Point F – Kurobedaira > Point G – Kurobeko (1,455m)
Transportation: Kurobe Cable Car
I would describe the Kurobe Cable Car as an underground cable car. It resembles the Tateyama Cable Car but it descends in a tunnel. Upon my arrival at the Kurobeko station, I had to walk for two minutes to get out of the tunnel.
The Kurobe Cable Car that descends into the tunnel.
How it looks like in the tunnel.
Directions to the exit.
Point G – Kurobeko > Point H – Kurobe Dam (1,470m)

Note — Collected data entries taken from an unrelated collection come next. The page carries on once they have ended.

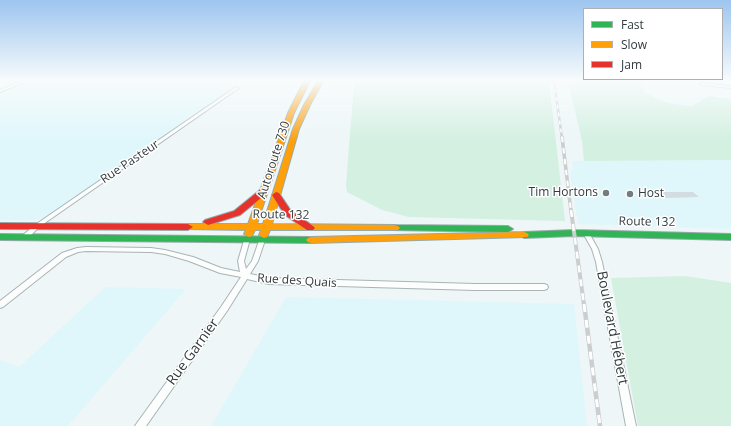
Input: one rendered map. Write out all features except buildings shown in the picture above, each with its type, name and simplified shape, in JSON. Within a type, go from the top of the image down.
[{"type":"highway","name":"Autoroute 730","points":[[247,239],[291,113],[297,101]]},
{"type":"highway","name":"Autoroute 730","points":[[262,240],[299,121],[309,101]]},
{"type":"highway","points":[[196,226],[237,212],[246,207],[264,191]]},
{"type":"highway","points":[[276,195],[288,214],[310,228]]},
{"type":"highway","name":"Route 132","points":[[0,226],[488,228],[562,233]]},
{"type":"highway","name":"Route 132","points":[[0,237],[329,240],[491,237],[562,233],[731,237]]},
{"type":"street","name":"Rue Pasteur","points":[[26,237],[37,226],[218,101]]},
{"type":"street","name":"Boulevard Hébert","points":[[586,233],[596,249],[631,426]]},
{"type":"street","points":[[244,276],[241,261],[247,239]]},
{"type":"street","name":"Rue Garnier","points":[[140,426],[224,309],[255,261],[262,240]]},
{"type":"street","name":"Rue des Quais","points":[[0,305],[55,261],[70,252],[80,249],[144,250],[165,252],[191,259],[220,270],[269,281],[467,287],[544,287]]},
{"type":"shaded area","points":[[0,101],[215,101],[48,216],[36,220],[0,220]]},
{"type":"shaded area","points":[[731,160],[731,229],[578,224],[570,173],[573,168],[572,161]]},
{"type":"shaded area","points":[[105,287],[186,289],[68,426],[0,426],[0,360],[19,367]]},
{"type":"shaded area","points":[[286,297],[574,304],[587,426],[211,426]]},
{"type":"green space","points":[[353,101],[551,101],[565,221],[409,217],[382,210],[347,192],[346,185]]},
{"type":"green space","points":[[573,101],[662,101],[673,104],[692,106],[701,101],[731,101],[731,160],[584,161],[582,141]]},
{"type":"green space","points":[[685,276],[731,283],[731,426],[638,426],[611,278]]},
{"type":"railway","points":[[557,101],[562,138]]},
{"type":"railway","points":[[562,137],[571,211]]},
{"type":"railway","points":[[571,210],[584,305]]},
{"type":"railway","points":[[584,304],[600,426]]},
{"type":"traffic: fast","points":[[395,228],[508,229]]},
{"type":"traffic: fast","points":[[524,235],[574,233],[731,237]]},
{"type":"traffic: fast","points":[[0,237],[311,240]]},
{"type":"traffic: slow","points":[[249,234],[291,113],[297,101]]},
{"type":"traffic: slow","points":[[264,235],[296,129],[309,101]]},
{"type":"traffic: slow","points":[[188,227],[395,228]]},
{"type":"traffic: slow","points":[[311,240],[524,235]]},
{"type":"traffic: jam","points":[[208,222],[237,213],[263,192]]},
{"type":"traffic: jam","points":[[276,195],[288,213],[310,228]]},
{"type":"traffic: jam","points":[[0,226],[188,227]]},
{"type":"place","name":"Tim Hortons","points":[[606,193]]},
{"type":"place","name":"Host","points":[[630,194]]}]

Transportation: 15-minute of slow walk
I was in awe the very moment I walked out of the tunnel. Situated right in front of me were huge majestic mountains and on my right was a picturesque view of Lake Kurobe. Clouds and fog were hovering over the mountains. There were light drizzles and the setting felt strangely dreamy.
The Kurobe Dam is the highest arch dam in Japan, standing at 1,470-metre. Constructed by over 10 million people, this 186-metre tall dam releases 10 cubic meters of water every second and generates 1 billion kWh of electricity for Japan every year. Do note that the grand view of dam discharge takes place from end June to mid-October.
A view from the dam’s observatory.
Another view from the dam’s observatory.
There is a 30-minute excursion boat that goes around Lake Kurobe to view the alps.
To get to the next destination (Ogizawa), you have to walk through another tunnel again inside the Kurobe Dam Station.
A model remake of the Kurobe Dam with the ratio of 1:186.
Point H – Kurobe Dam > Point I – Ogizawa (1,433m)
Transportation: Kanden Tunnel Trolley Bus
Similarly to the Tateyama Tunnel Trolley Bus, the Kanden Tunnel Trolley Bus will take you through a quick and noisy 16-minute underground bus journey across Mt. Akazawa-dake.
Bus schedule of the Trolley Bus to Ogizawa.
The queue for the bus.
The Trolley Bus.
Point I – Ogizawa > Point J – Nagano
Transportation: Local Bus
Finally, the last station for the alpine route journey! You could take a bus here back to the city.
At the end of the day, I concluded that the Tateyama Kurobe Alpine Route is an exhausting but memorable and a unique worthwhile experience, which I would gladly recommend you to try.